BACKGROUND/AIMS: Tissue polypeptide specific antigen was first defined by Bjorklund in 1957 and is the specific M3 epitope of tissue polypeptide antigen. It is increased in malignant as well as in some benign diseases. The level of tissue polypeptide specific antigen in serum is related mostly with proliferation capacity rather than with tumor mass and cell necrosis.
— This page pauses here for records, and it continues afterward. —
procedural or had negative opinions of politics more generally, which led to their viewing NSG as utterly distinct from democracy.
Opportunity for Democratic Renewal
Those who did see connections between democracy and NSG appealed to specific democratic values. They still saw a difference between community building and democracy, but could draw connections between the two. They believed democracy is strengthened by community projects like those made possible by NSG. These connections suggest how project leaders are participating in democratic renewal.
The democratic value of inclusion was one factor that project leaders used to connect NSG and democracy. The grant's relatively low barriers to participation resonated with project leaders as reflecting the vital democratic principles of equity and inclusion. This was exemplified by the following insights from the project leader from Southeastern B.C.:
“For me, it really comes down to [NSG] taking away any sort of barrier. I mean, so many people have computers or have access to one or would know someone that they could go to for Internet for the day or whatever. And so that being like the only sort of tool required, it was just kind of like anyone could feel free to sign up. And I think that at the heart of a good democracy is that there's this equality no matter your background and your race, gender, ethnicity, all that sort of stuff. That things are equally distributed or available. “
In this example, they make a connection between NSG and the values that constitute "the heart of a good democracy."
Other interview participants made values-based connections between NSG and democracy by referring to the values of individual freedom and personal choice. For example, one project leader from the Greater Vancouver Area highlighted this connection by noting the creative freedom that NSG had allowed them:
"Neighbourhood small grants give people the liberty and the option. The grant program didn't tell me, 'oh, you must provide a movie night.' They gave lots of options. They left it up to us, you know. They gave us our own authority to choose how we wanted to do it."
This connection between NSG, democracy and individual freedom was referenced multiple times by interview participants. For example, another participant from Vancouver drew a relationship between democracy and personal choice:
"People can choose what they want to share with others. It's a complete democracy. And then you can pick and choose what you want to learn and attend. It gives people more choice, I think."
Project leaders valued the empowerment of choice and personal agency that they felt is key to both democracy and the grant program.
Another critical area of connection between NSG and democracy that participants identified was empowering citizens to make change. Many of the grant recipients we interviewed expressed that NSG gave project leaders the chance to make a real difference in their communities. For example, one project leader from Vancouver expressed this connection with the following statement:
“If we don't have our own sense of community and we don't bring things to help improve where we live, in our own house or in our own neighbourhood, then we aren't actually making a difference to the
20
The aim of this study was to evaluate the levels of tissue polypeptide specific antigen and other tumor markers in patients with liver cirrhosis, chronic active hepatitis and hepatoma to determine if tissue polypeptide specific antigen is superior to other tumor markers in hepatoma patients.

METHODS

Thirty-seven patients and 20 controls were included in the study. The patients were divided into three subgroups as cirrhosis, hepatoma and chronic active hepatitis. The levels of tissue polypeptide specific antigen, carcinoembryonic antigen, CA19-9, alpha-fetoprotein and transaminases were determined in all patients.

RESULTS

Tissue polypeptide specific antigen levels were significantly higher in all patients than in the control group (p<0.005) According to Kruskal-Wallis test with regard to subgroups, the differences in mean values of tissue polypeptide specific antigen and alpha-fetoprotein were highly significant (p: 0.0001 for both). There was a low correlation between tissue polypeptide specific antigen and alpha-fetoprotein in the cirrhotic and hepatoma groups, but these were significantly correlated in the chronic active hepatitis group. The correlation coefficient between tissue polypeptide specific antigen and transaminases in all patients was low.

CONCLUSIONS

Our data suggest that tissue polypeptide specific antigen is efficient in determining primary hepatoma patients and also that this marker is specific for proliferation of cells.